Anecdotes sweep away time, and are there to cheer us up, but just as often they work the other way, I’m finding out. Let’s get to my unstartling theory, which is that it may not be just years that make you old or young but where you stand on the treadmill. Shakespeare possessed an astounding knowledge of history and of his own times, it’s agreed, but missed out on Newton and Napoleon and the Oreo sandwich. Dickens joined the conversations of his day about Darwin, but stayed mum about Freud and Cézanne and Verdun. Lincoln never understood Auden. Verdi just missed Louis Armstrong, leaving the room before the first run-through of “Mahogany Hall Stomp.” Donald Barthelme’s fiction was known for its flashing and ironic references to contemporary names and styles of thought; he died in 1989, however, at the age of fifty-eight, and under the regulations was forbidden ever to mention Michele Bachmann or the Geico lizard. Carol knew Donald well, and loved his writing. She was also a fan of John Donne, an even more sternly handicapped genius, and one evening got us into an extended conversation—I remember almost every word of it—about his poem “Aire and Angells” (note the spelling), which she was unraveling with an eleventh grader.
What do these people have in common: William Shawn, Nancy Stableford, Bill Rigney, Joseph Brodsky?
Well, for one thing, I k
new them all, though Brodsky, the poet and Nobel Laureate, only passingly or socially: he was a fabulous conversationalist. Shawn was my boss, the decades-long editor of The New Yorker; Nancy Stableford was my older sister and a biology teacher; and Bill Rigney—a onetime major-league infielder and then a manager of the Angels, Twins, and Giants—my best friend in baseball. Each of them was a grownup and, in their different ways, vibrantly intelligent. What else did they have in common? Why, all of them died before September 11, 2001, which is to say that all of them, in company with many hundreds of my bygone and deceased schoolmates and office friends and relatives and summer acquaintances, and their parents and my parents, had no inkling of the world we live in today. I think of them often—my seniors, my innocents, my babies—and envy them, and believe that many others my age have had this passing thought as well, and have from time to time felt a flow of protective love for them, and even a bit of pride that we can stand in for them, or stand up for them, that rational and more hopeful old gang of ours, and so put up with this dismal flow of violence and schlock and complicated distant or very near events that makes up our daily and hourly menu. Clara and the baby downstairs in 2-S (her name is Quinn, I’ve learned) are scarcely aware of irony or bad news yet, but they’ll catch up and be OK with it very soon. Thinking about them the other day, I remembered a poem called “Conch,” written by my stepfather, E. B. White, back in the 1940s. He wrote light verse, but took it seriously. Here it is:
Hold a baby to your ear
As you would a shell:
Sounds of centuries you hear
New centuries foretell.
Who can break a baby’s code?
And which is the older—
The listener or his small load?
The held or the holder?
Quite a lot of time has gone by since Carol died, and though I’ve forgotten many things about her, my fears about that are going away. There will always be enough of her for me to remember, and some of it, to my surprise, comes back with fresh force. I’ve been thinking about her hands, for instance, which are visible, of course, in the hundreds of photographs we have of her, often lightly touching someone else in a family setting. Her hands in repose were strikingly beautiful, their resting or down-angling familiar shape somehow expressing both confidence and a perfect ease that a great ballerina could envy. I go back to look at that again and again.
E. B. White—we called him Andy, and, yes, the dog is named for him—and Carol are close to each other now, in the Brooklin, Maine, cemetery.

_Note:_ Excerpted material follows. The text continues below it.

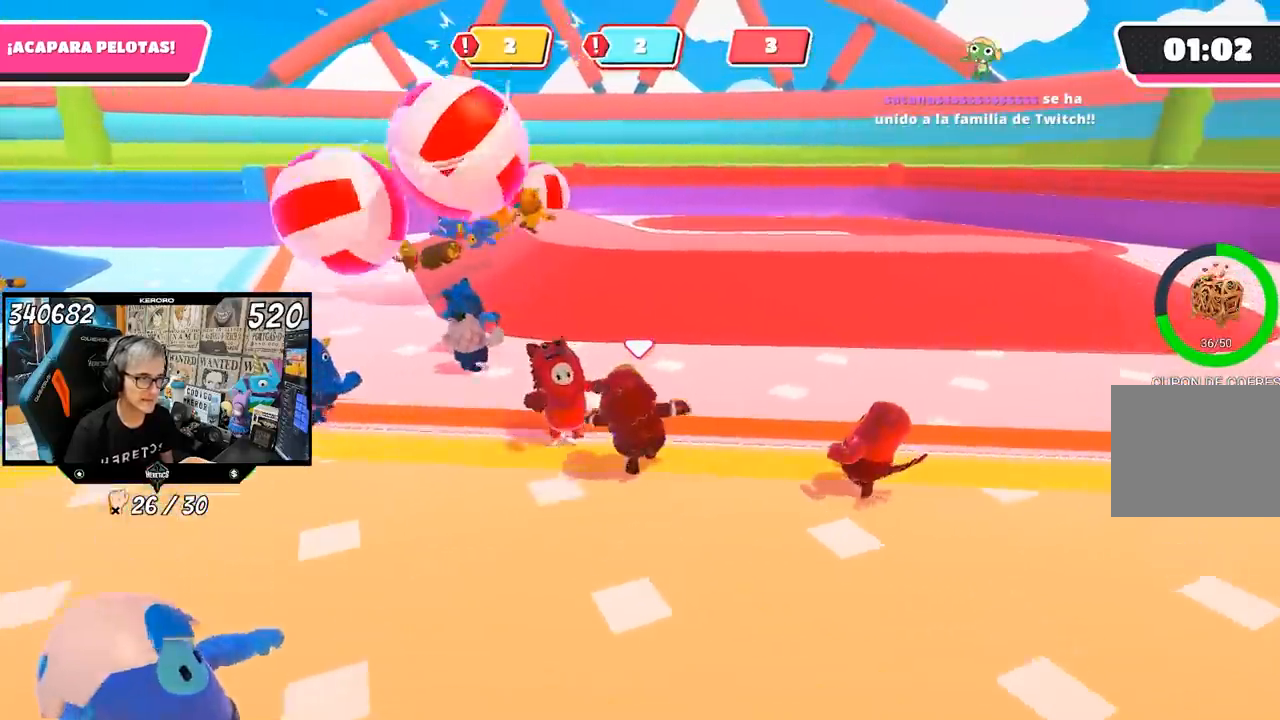
{"buttons": [], "left_stick": "up", "right_stick": "center", "events": []}
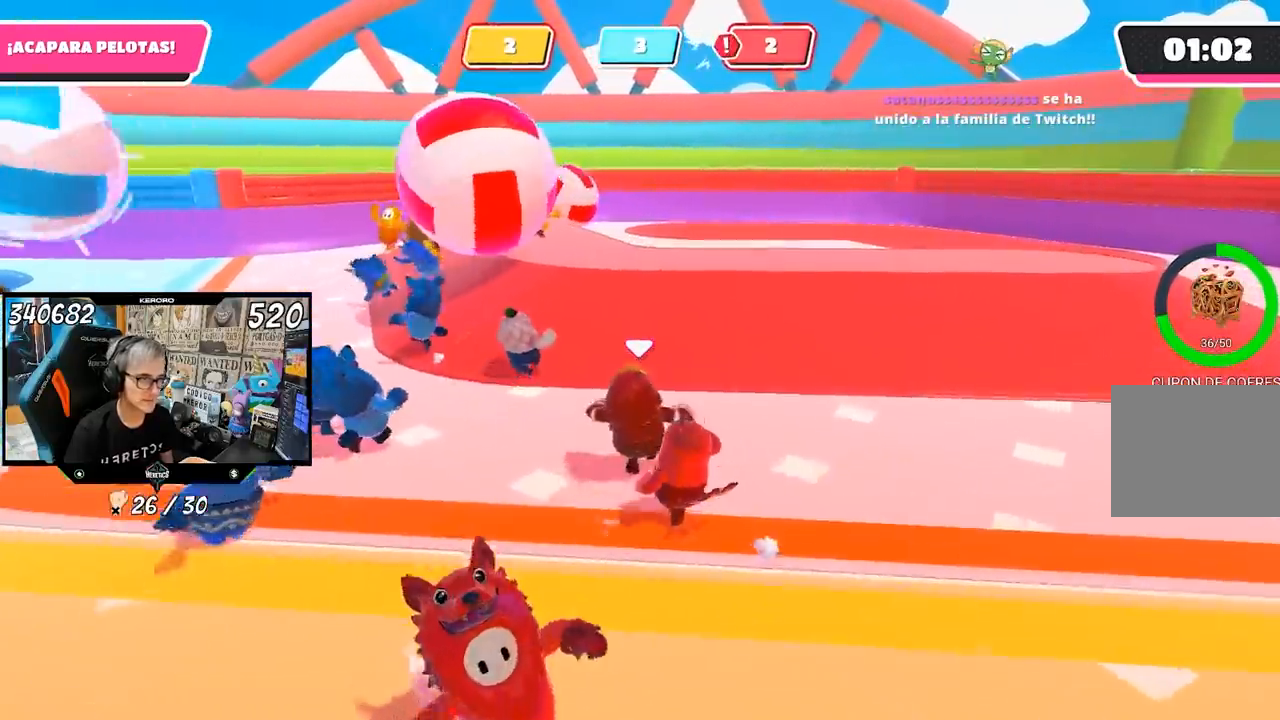
{"buttons": ["L1"], "left_stick": "up", "right_stick": "center", "events": [[100, "L1", "down"]]}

His and my mother’s graves are side by side, under a tall oak tree that Andy planted there when my mother died, in 1977. Their gravestones are made of bluish gray slate, but Carol’s and mine, though they have the same shape and old-fashioned narrow body, are in white Vermont marble. They carry the same lettering that Mother’s and Andy’s do: a suave contemporary style called Centaur that was recommended to us back then by an art-director friend of mine named Hank Brennan.
My decision to have my gravestone put in at the same time as Carol’s, in early August—it only lacks the final numbers—wasn’t easy, but has turned out to be comforting, not creepy. Brooklin is much too far away just now—I live in New York—but the notion that before long my familiar June trip back there will be for good is only keeping a promise.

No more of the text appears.